In a world not that far ahead of our own, corporations do own most of everything, although there are small enclaves of small alternative societies, and a huge mass of humanity in slums like the one in the middle of North America called The Glop. Shira works for one of the major corporations, but when she is stripped of her custody of her young son, she leaves and returns to her home, a small Jewish socialist enclave on the East Coast. There, she finds that her grandmother and the father of her childhood lover have been dabbling in forbidden cyborg technology. This has yielded one that finally seems to work and be stable - Yod. The parallels to the golem of Prague are overt, as Makva, Shira's grandmother, tells Yod the story of the original golem over the course of the book. As their small town comes under increasing attack, Yod must juggle what he was made for, the protection of the community, against his own desires.

For the most part, this is pretty good. There are some thoughtful things here, and the story was well-told. But Piercy has to stop writing these staggeringly naive characters into her science fiction. They bug the hell out of me. In Woman on the Edge of Time, I excused it because Connie wasn't a science fiction reader, and had been plunged into an entirely new society. So if she had weird and dumb assumptions, you could kind of understand.

Shira has no such excuse. She grew up in this world, went through the corporate hierarchy, knows how things work. So, after the computer systems of her village were attacked by the corporation she'd just left, nearly killing her grandmother, after knowing that the corporation would be very interested in this cyborg technology that Yod contains, knowing everything about this, to then respond to a corporate request for a meeting with her with "Maybe they have no ulterior motive! Maybe it's utterly unconnected to everything THAT JUST HAPPENED 24 HOURS AGO! Maybe they're just going to give me my son back, and presumably milk and cookies!" is mind-numblingly stupid.

I hate it when characters are written as theoretically smart, but then do incredibly dumb things just to advance the plot. It's lazy plotting, and infuriating.

This is frustrating, because there was little else I didn't like about the book. I just hated it when the author decided to rely on character idiocy instead of clever plotting or writing. Shira could have been a bit naive. That would be fine. But no one is that naive. Certainly no one who has been through what she's been through.
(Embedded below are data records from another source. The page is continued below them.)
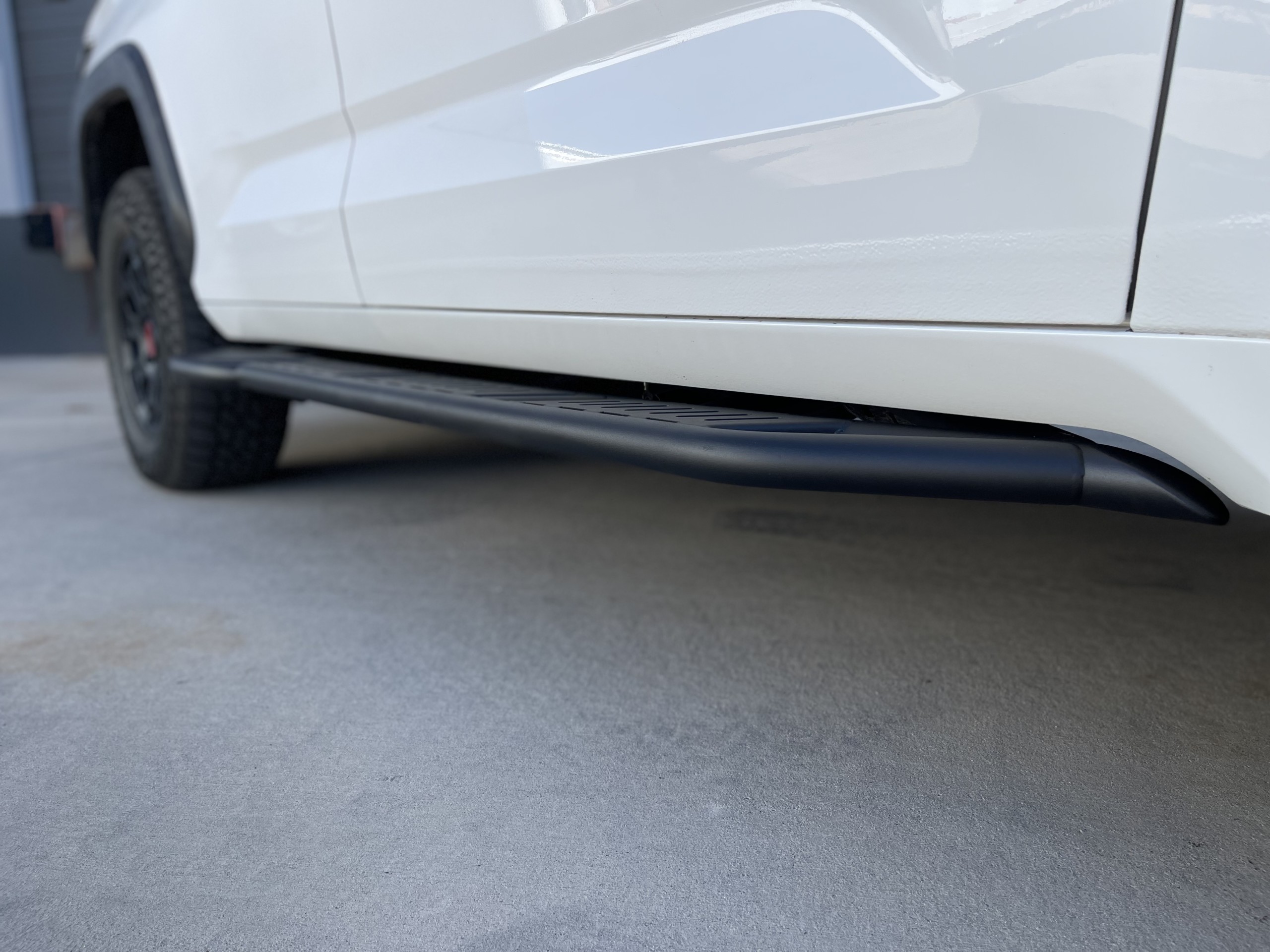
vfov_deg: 53.1
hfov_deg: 67.3
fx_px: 954
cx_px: 635
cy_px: 476
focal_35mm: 26
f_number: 1.6
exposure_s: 1/1387
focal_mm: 5.1
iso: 50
I'm also a little ambivalent about the ending. It becomes apparent through the book that much of this is about parenting and wanting to control your children, what they do, who they become. Yod suffers most from this, because Ari, his creator, literally thinks he owns Yod, his time, the products of his labour, not to mention what he thinks. And that he should have the power to destroy Yod if he deems necessary, something he actually laments not being able to do to the son he begot in the usual ways. Makva is a better parent to her granddaughter, as she doesn't try to control Shira or who she is.

Huge Spoilers Dead Ahead

So at the end, Shira's choice doesn't sit well. She decides not to create another cyborg because she will want to control him into becoming her perfect lover and husband. She can't envision making a cyborg in circumstances in which she wouldn't try to control him the same way Ari did Yod. Which, if you extend it to the parenting metaphor that the book is heavy with, is sort of a cynical thing to say about having children, and isn't borne out in how actual children are raised. If you have accepted that a cyborg like Yod has consciousness, why not create and let him find his own path? What is it about machinery that makes that inconceivable? That part of it is insufficiently explored, and so, her final conclusion seems as short-sighted as everything else she does in the book.

So, in summation, there were things I really liked about this book, although one of the main characters annoyed the hell out of me when she suddenly decided not to know anything about anything. Repeatedly. But it's not cyberpunk.